= Exercise aim =
Quote everything in the news article about Jacob Wærness from "UPDATED: A Norwegian" down to "was later released.".

= Supplied text =
[Start of section]
Norwegian released from arrest for terror financing

UPDATED: A Norwegian man who worked for a French company in Syria was arrested while changing planes at the Charles de Gaulle airport in Paris last week. He was charged with financing terrorism after allegedly paying off terrorist groups in the area around the French company’s plant, to ensure its safety, but was later released.

Jacob Wærness has been released from custody in France. PHOTO: Pax Forlag/ Sarah Basyouny

French newspaper Le Monde reports that Jacob Wærness of Norway was one of eight suspects in French authorities’ probe of the company Lafarge, which had a cement plant in northern Syria. Wærness, who formerly worked for Norway’s police intelligence agency PST, worked as Lafarge’s chief in charge of risk assessment from 2011 to 2013.

He most recently has been working for The Geneva Centre for the Democratic Control of Armed Forces (DCAF) in Switzerland. A spokesman for his employer told state broadcaster NRK on Friday that Wærness was released from custody after questioning by police and has also been released from his six-month contract with DCAF, which involved assessing the current security situation in Libya.

Wærness, who speaks Arabic, has earlier claimed on state broadcaster NRK’s Saturday night talkshow Lindmo, and written in a book he published in 2016, that the area around Lafarge’s plant in Syria fell into lawlessness after civil war broke out  in 2011. He’s was charged for allegedly paying the terrorist group IS in order to keep the plant operating. He has denied making any direct payments.

“The only times I paid out money was ransom for hostages, to groups within the Free Syrian Army,” he told NRK last summer. He also said it was necessary for him to have contact with the insurgents who eventually took over control of the area in Jalabiya, Syria.

Le Monde reported that Wærness refused to cooperate with French investigators in France, and wanted them to come question him in Switzerland or via Skype. Norwegian media was unable to obtain any immediate comment from either Wærness, his defense attorney or PST. NRK reported that Wærness is also one of 75 Norwegians subject to arrest in Syria for various alleged offenses during the course of the civil war. A spokesperson for Norway’s foreign ministry said Wærness had declined consular assistance after his arrest in Paris. The ministry referred all further questions to French police.
[End of section]
= Stored data entries =
[Start of section]
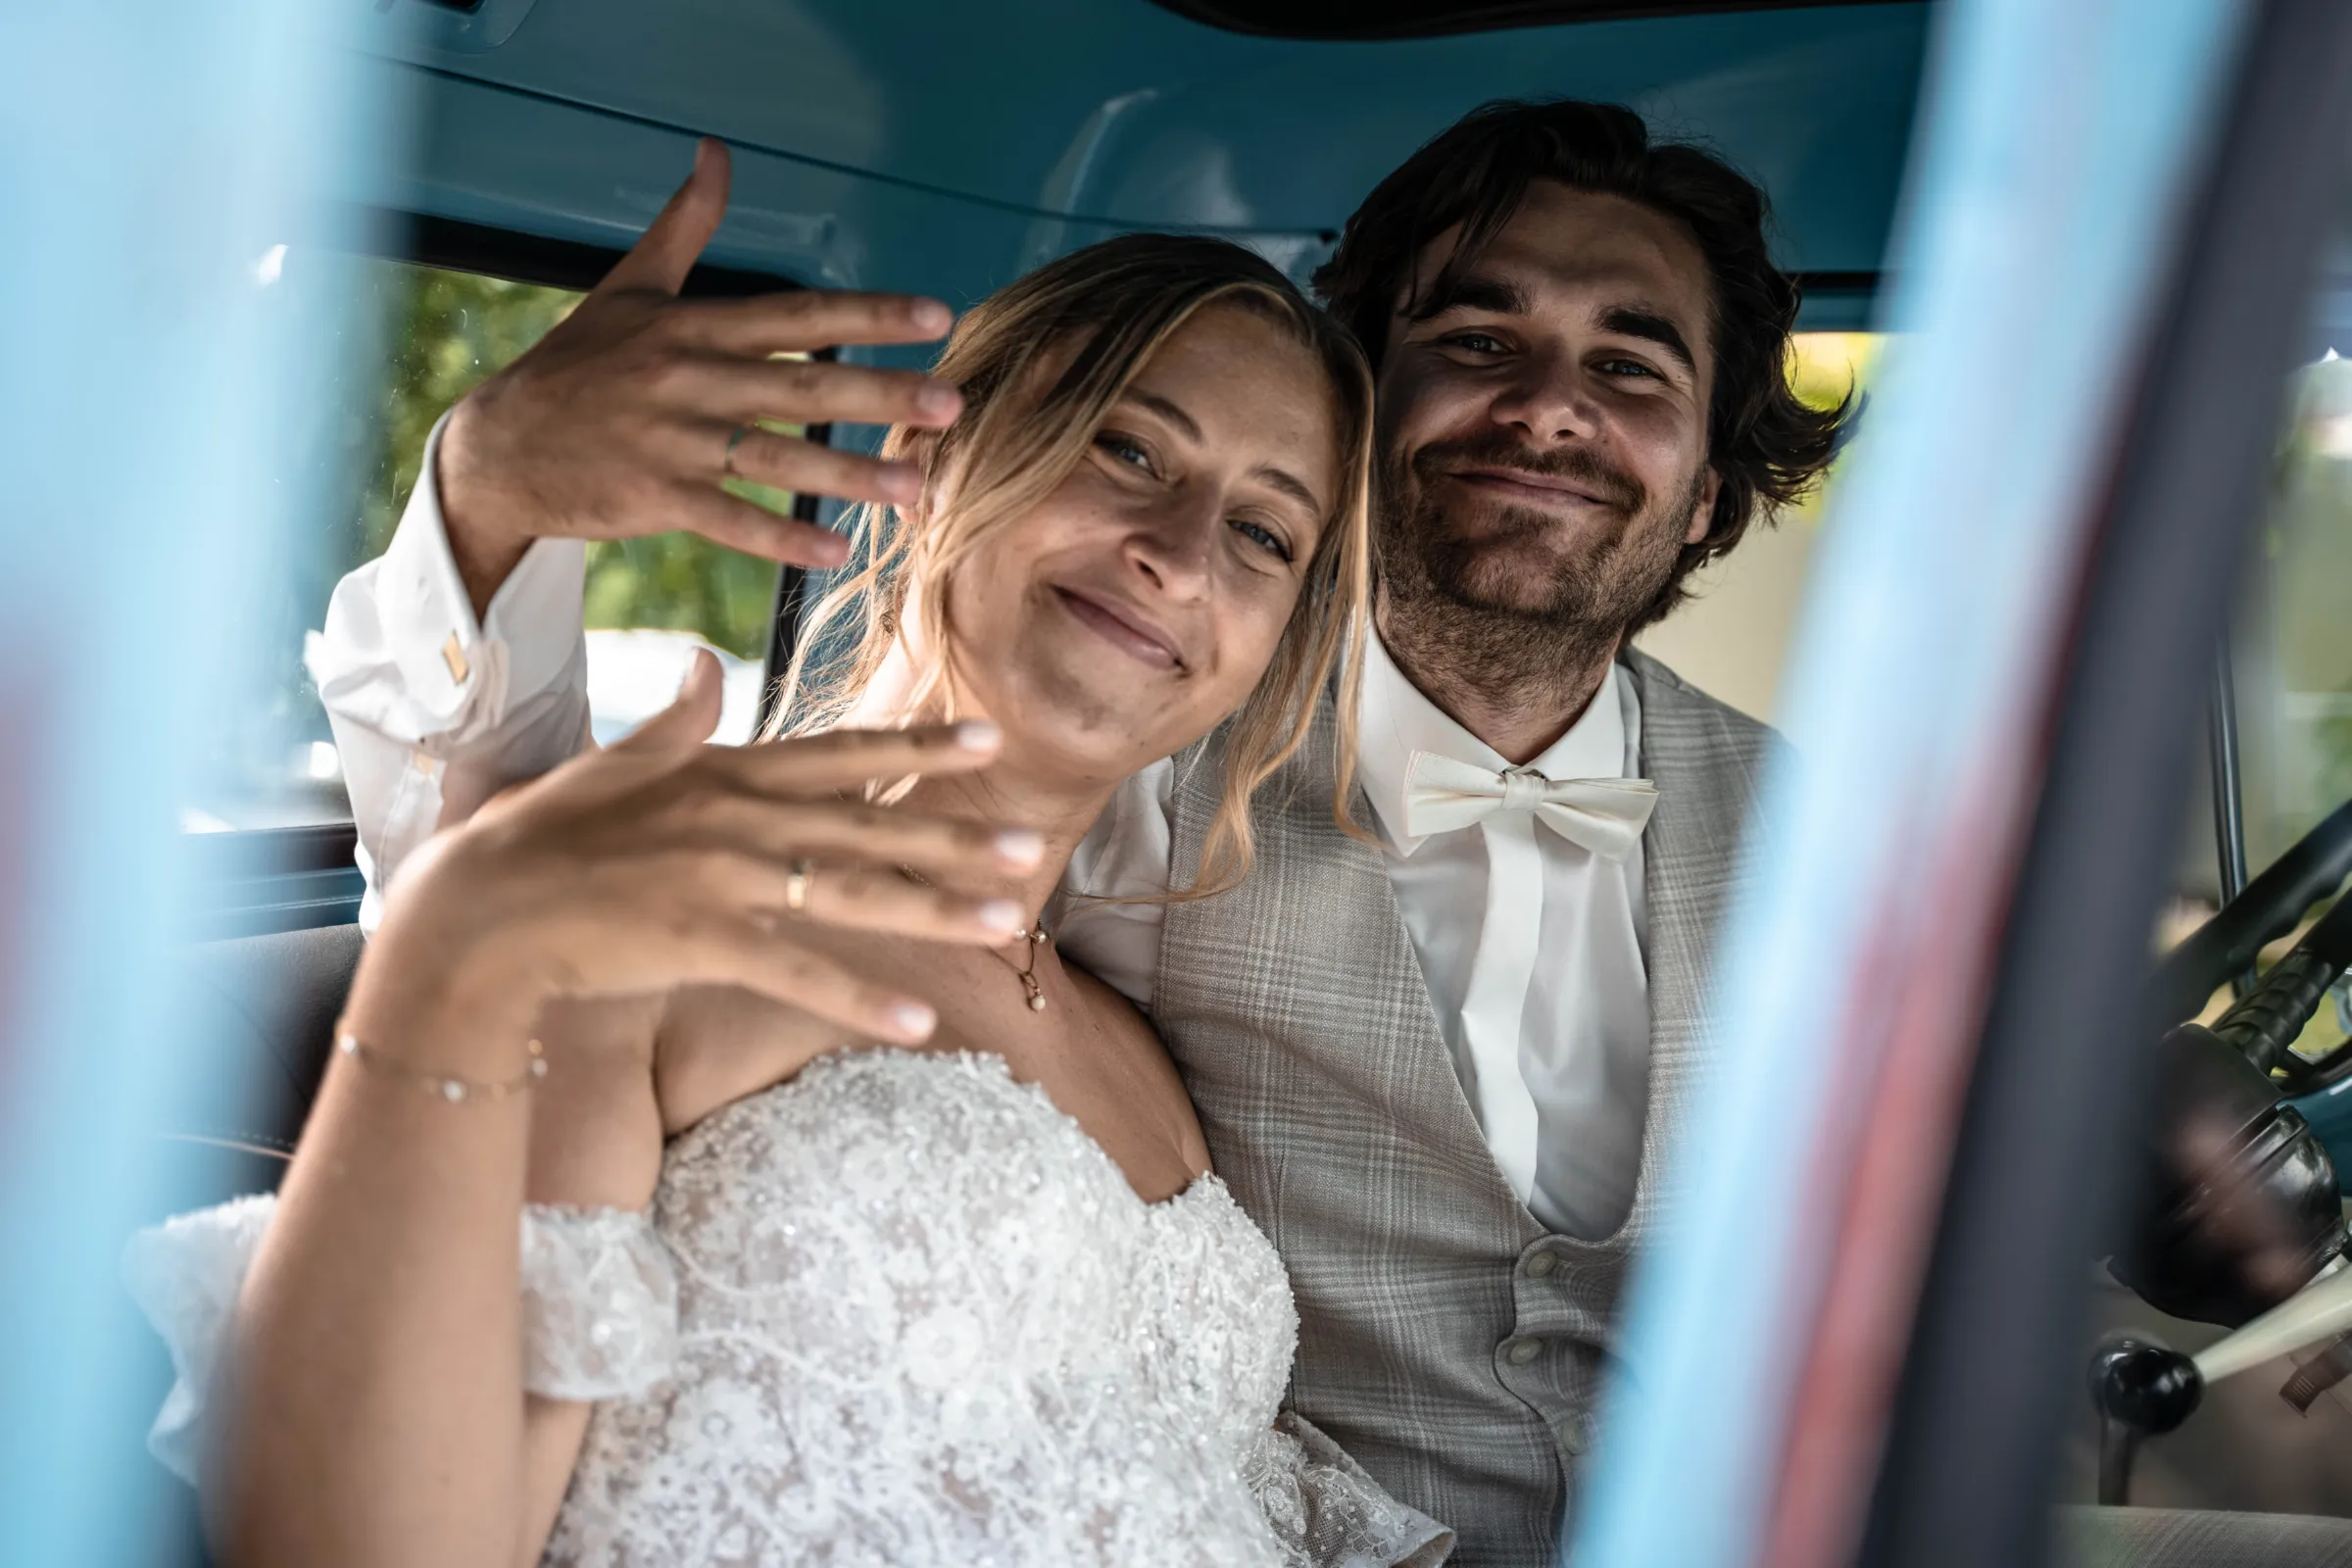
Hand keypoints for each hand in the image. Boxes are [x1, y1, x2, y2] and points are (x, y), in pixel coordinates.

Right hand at [346, 650, 1039, 1059]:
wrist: (475, 911)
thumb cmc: (538, 838)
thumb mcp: (611, 762)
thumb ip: (670, 719)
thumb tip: (698, 665)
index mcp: (723, 771)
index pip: (840, 754)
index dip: (918, 746)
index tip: (989, 738)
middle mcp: (736, 816)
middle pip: (868, 823)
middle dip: (956, 834)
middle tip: (1031, 843)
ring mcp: (723, 878)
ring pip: (853, 892)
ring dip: (936, 910)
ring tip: (1008, 922)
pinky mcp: (701, 940)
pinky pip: (799, 973)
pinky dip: (860, 997)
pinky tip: (921, 1021)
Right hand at [436, 138, 964, 615]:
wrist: (500, 448)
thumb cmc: (577, 367)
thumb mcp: (629, 285)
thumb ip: (686, 223)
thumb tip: (717, 150)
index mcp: (691, 326)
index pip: (795, 313)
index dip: (866, 313)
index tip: (935, 316)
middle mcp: (686, 379)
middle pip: (798, 386)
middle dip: (879, 395)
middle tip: (950, 405)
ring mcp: (670, 441)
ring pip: (773, 458)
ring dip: (847, 475)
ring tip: (915, 491)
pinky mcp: (653, 497)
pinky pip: (729, 520)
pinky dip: (779, 536)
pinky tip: (834, 550)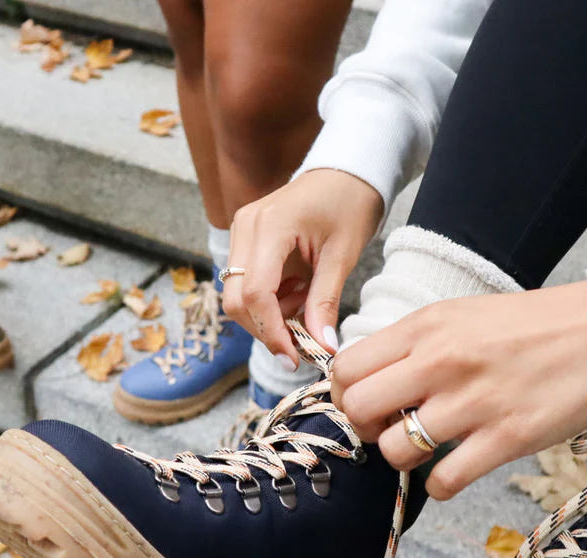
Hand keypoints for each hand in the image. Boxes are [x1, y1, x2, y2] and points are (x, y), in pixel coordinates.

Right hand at [222, 169, 383, 366]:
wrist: (347, 170)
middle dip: (266, 328)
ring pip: (235, 294)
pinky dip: (268, 300)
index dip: (271, 332)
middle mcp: (246, 226)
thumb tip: (323, 347)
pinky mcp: (245, 237)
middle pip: (235, 299)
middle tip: (301, 341)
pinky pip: (244, 282)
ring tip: (305, 302)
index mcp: (270, 226)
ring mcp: (241, 230)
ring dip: (268, 314)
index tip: (294, 357)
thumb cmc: (351, 203)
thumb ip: (325, 301)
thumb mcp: (343, 255)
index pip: (254, 293)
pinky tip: (296, 289)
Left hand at [330, 280, 586, 499]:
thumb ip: (413, 343)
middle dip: (364, 426)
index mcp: (425, 326)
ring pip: (392, 449)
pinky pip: (442, 481)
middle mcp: (439, 361)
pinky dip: (439, 485)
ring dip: (401, 458)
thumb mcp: (460, 315)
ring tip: (426, 448)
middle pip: (356, 408)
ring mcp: (472, 402)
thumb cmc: (531, 324)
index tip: (364, 402)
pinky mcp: (506, 438)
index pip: (346, 367)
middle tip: (388, 428)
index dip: (345, 391)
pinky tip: (455, 469)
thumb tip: (369, 378)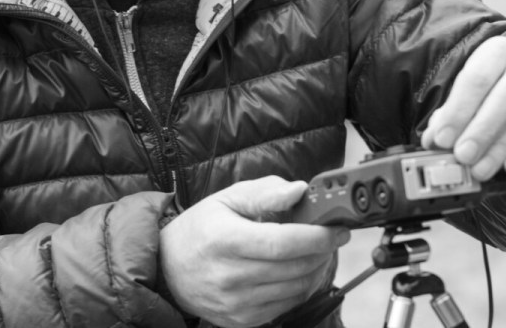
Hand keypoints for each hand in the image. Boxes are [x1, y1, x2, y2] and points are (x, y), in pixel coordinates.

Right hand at [159, 175, 349, 327]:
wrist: (168, 267)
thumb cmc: (202, 227)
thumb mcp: (228, 198)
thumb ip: (265, 192)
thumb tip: (299, 190)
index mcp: (226, 239)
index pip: (282, 243)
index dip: (316, 237)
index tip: (337, 229)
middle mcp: (230, 276)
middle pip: (294, 268)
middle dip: (322, 252)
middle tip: (332, 236)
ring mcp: (236, 303)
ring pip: (295, 290)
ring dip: (315, 269)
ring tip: (317, 251)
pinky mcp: (241, 320)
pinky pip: (285, 306)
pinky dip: (300, 288)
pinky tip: (299, 270)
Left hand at [421, 36, 505, 179]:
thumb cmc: (492, 85)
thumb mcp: (469, 90)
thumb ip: (450, 113)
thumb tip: (433, 141)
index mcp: (498, 49)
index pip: (476, 79)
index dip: (457, 112)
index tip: (442, 139)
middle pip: (505, 98)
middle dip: (481, 131)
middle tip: (462, 157)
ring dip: (501, 148)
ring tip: (480, 169)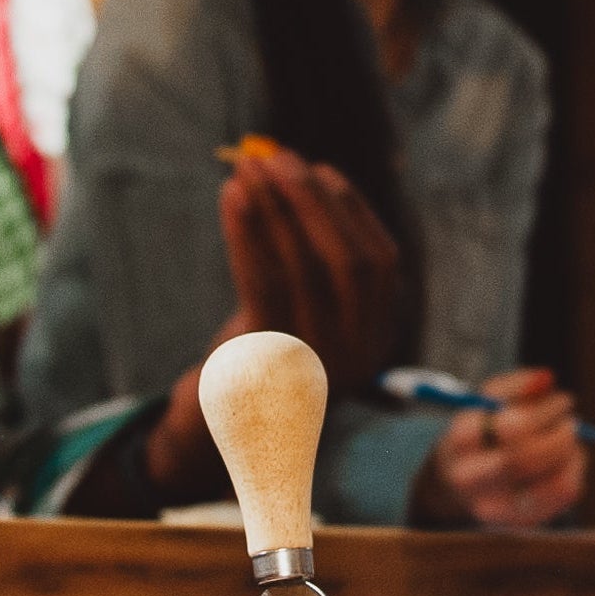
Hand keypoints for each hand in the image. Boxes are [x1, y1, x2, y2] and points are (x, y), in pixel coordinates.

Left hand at [215, 149, 402, 390]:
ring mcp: (317, 367)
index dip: (352, 212)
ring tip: (246, 167)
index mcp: (376, 338)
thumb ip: (312, 261)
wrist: (215, 438)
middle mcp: (358, 356)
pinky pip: (263, 287)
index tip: (320, 170)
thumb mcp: (298, 313)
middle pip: (349, 263)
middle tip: (277, 157)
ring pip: (305, 270)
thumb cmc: (258, 359)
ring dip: (274, 208)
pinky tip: (230, 199)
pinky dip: (247, 234)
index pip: (380, 264)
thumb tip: (298, 177)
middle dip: (313, 202)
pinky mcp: (268, 369)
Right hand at [412, 368, 588, 528]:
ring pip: (551, 480)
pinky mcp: (522, 520)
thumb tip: (545, 379)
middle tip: (570, 414)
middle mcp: (472, 482)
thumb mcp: (489, 401)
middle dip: (560, 432)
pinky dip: (576, 466)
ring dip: (570, 449)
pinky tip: (569, 455)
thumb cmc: (485, 431)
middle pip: (525, 458)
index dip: (541, 411)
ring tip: (569, 433)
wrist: (468, 480)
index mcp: (459, 445)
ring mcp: (496, 507)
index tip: (555, 397)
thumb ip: (515, 386)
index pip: (502, 427)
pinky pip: (564, 492)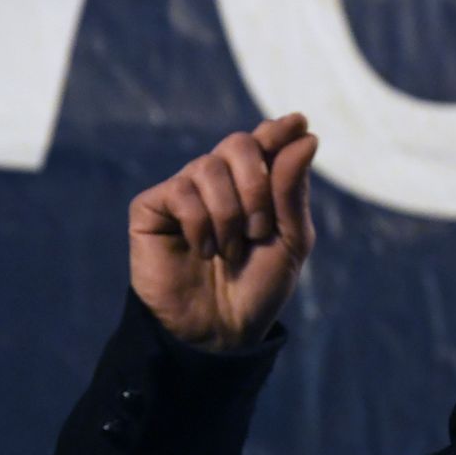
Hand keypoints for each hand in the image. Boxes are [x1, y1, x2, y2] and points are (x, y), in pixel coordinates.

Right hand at [128, 113, 316, 349]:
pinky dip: (200, 224)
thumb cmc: (257, 288)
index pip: (265, 141)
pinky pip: (180, 192)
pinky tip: (202, 251)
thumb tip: (303, 135)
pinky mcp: (152, 208)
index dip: (278, 130)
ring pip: (209, 168)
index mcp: (255, 185)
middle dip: (257, 186)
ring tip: (229, 252)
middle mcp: (219, 182)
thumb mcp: (291, 241)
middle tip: (259, 230)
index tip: (297, 123)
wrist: (220, 331)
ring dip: (229, 215)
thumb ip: (293, 189)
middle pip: (238, 144)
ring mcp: (183, 192)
[End of section]
= Task result =
UPDATED: A Norwegian man who worked for a French company in Syria was arrested while changing planes at the Charles de Gaulle airport in Paris last week. He was charged with financing terrorism after allegedly paying off terrorist groups in the area around the French company’s plant, to ensure its safety, but was later released.